First release candidate of Linux kernel 6.9 looks 'fairly normal,' says Torvalds

Improved workqueues mean the end of tasklets is looming at long last

Linus Torvalds just announced the first RC of 6.9 on the Linux Kernel mailing list, saying it "looks to be fairly normal", although it's a recordbreaker in size.

He did call out a few changes in RC-1 of kernel 6.9, which should be ready in roughly mid-May, as especially noteworthy.

One is a very old feature that's being shown the door: the original in-kernel NTFS driver. No, this doesn't mean Linux won't be able to use Windows disks any more – it's the reverse: it will be better able to handle them.

Linux has no fewer than three FOSS drivers for NTFS. Of these, the newest and most capable is called ntfs3, submitted by Paragon Software back in 2020, finally accepted in mid-2021 and released in kernel version 5.15.

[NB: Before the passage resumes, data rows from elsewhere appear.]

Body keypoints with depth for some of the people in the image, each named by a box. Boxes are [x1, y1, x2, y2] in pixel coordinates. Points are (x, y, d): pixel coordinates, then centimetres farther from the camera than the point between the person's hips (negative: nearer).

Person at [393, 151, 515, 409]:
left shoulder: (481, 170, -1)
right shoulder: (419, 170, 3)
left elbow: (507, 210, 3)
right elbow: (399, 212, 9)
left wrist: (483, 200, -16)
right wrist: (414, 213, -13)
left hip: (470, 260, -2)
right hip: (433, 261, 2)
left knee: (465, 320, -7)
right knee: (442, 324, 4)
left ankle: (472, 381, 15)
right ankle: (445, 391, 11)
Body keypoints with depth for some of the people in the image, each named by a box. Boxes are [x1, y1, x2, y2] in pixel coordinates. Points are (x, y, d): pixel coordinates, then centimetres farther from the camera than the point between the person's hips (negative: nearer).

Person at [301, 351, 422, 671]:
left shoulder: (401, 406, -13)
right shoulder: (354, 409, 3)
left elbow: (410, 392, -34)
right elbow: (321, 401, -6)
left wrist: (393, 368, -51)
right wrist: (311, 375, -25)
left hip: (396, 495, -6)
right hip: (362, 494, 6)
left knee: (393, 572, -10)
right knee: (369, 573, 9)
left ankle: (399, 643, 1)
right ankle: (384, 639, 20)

There's also FUSE, the Filesystem in User Space, which is also available for macOS. It can run ntfs-3g, which works fine but is relatively slow, because it's not in the kernel. FUSE isn't going anywhere: it's useful for other disk formats than just NTFS, and also merged into 6.9 are performance improvements for the FUSE subsystem.

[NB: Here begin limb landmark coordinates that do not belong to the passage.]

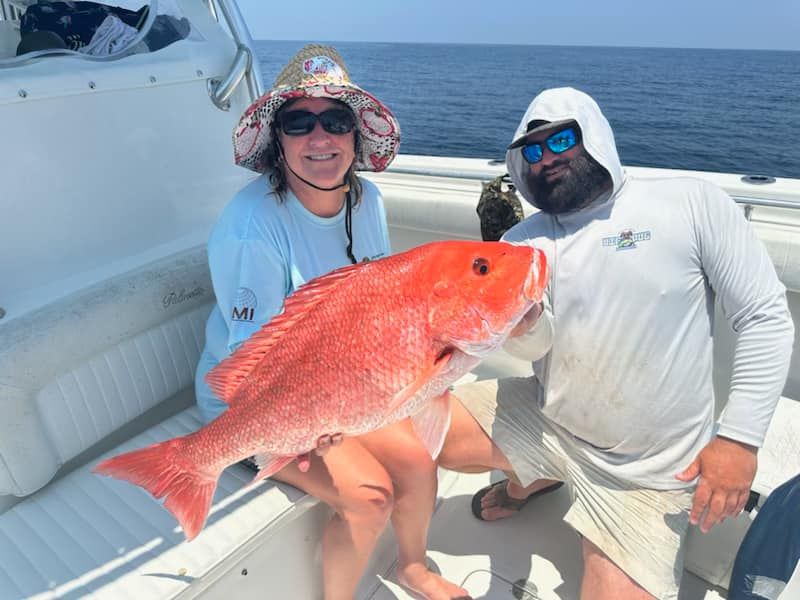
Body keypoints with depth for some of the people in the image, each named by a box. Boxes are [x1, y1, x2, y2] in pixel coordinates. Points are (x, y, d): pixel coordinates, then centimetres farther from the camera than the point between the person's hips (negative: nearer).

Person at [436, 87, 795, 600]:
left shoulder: (693, 204, -10)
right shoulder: (524, 241, 1)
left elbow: (767, 319, -9)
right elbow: (536, 346, -10)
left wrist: (741, 437, -15)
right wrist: (521, 327, -34)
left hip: (646, 471, -3)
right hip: (544, 421, 4)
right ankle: (535, 479, 22)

Given these three choices, the oldest driver, only able to read NTFS volumes not write to them, is now obsolete and has been removed.

The other "notable" changes are mostly much more niche, but will affect Linux device driver development in the near future. As Torvalds put it:

The timer subsystem had a fairly big rewrite, to have per-cpu timer wheels to improve performance of timers, which can be a big deal particularly for networking. The other fairly notable core update is to the workqueue subsystem, where one notable addition is for BH [that's "bottom half" – Ed] workqueue support. That's notable mainly because it means we finally have a way away from tasklets.

Tasklets are part of the Linux kernel's system for device drivers, and the kernel maintainers have been looking for better replacement for a long time. Linux Weekly News reported on Eliminating Tasklets as long ago as 2007, but it still hasn't happened. Back in 2020, it also looked at Modernizing the Tasklet API, which attracted comments such as "I would MUCH rather see tasklets go the way of the dodo […] Can't we stage an extinction event here instead?" and "I'd rather see tasklets vanish from the planet completely, but that's going to be a daring feat."

It looks like kernel 6.9 may lay the groundwork for this "daring feat" to happen. Torvalds continued:

The tasklet interface has basically been deprecated for a long while, but we've never really had any good alternatives (with threaded interrupt handlers being one suggested use-case, but not realistic in many cases).

Back in 2008, LWN also looked at Moving interrupts to threads, but while it works for the realtime kernel, it's apparently not generally applicable.

Some of the other, smaller changes in 6.9 will be more visible, such as larger console fonts on 4K monitors. The new driver for Intel's next-gen integrated GPU, Intel Xe, gets some improvements, as does the new bcachefs filesystem, and support for the kernel to choose the preferred P-core on heterogenous-multicore AMD CPUs. ®

Bootnote: Danger, Will Robinson, danger

The Reg FOSS desk uses NTFS volumes on various Linux boxes fairly extensively, and the new NTFS driver does introduce a new hazard – which we've not seen mentioned elsewhere. Because NTFS3 is a proper, first-class, in-kernel filesystem, it uses normal Linux access permissions – unlike NTFS-3G, where this stuff is generally invisible. This means you can suddenly find that, when you mount a drive with the new driver – which will be mandatory when kernel 6.9 appears – you might not be able to access some files, as the chances that your Linux credentials happen to match your Windows ones are basically nonexistent.

Also, a reminder: as we described a couple of years ago, Microsoft's on-by-default BitLocker and Fast Startup features will prevent you mounting NTFS volumes from Linux, unless you manually disable them in Windows.